_WHAT NEEDS TO BE DONE_. Copy each line below that has "removed".

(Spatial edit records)
::::::

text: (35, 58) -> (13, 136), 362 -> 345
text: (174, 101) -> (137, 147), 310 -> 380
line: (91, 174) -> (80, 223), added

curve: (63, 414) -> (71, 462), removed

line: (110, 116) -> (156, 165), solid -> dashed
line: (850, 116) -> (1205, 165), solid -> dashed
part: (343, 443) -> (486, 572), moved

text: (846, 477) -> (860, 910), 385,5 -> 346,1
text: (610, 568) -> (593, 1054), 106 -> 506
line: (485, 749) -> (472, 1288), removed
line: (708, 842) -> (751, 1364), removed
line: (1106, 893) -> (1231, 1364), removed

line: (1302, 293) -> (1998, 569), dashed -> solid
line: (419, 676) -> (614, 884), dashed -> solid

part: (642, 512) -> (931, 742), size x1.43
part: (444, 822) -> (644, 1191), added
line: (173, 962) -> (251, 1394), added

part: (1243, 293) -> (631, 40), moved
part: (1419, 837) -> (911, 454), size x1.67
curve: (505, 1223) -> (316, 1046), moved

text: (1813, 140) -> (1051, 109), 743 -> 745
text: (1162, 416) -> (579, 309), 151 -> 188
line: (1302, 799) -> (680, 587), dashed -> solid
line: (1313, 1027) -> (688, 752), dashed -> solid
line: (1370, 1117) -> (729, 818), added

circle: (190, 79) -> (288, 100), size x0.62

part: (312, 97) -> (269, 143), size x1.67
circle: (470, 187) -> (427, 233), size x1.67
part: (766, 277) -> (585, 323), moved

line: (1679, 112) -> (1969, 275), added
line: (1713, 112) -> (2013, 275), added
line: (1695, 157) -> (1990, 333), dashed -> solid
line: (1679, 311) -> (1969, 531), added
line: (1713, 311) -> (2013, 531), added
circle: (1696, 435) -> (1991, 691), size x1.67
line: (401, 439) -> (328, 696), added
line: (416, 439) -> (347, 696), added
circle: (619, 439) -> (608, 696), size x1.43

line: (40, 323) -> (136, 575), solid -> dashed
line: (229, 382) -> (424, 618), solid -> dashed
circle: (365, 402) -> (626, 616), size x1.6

::::::

_TASK ANSWER_.
curve: (63, 414) -> (71, 462), removed
line: (485, 749) -> (472, 1288), removed
line: (708, 842) -> (751, 1364), removed
line: (1106, 893) -> (1231, 1364), removed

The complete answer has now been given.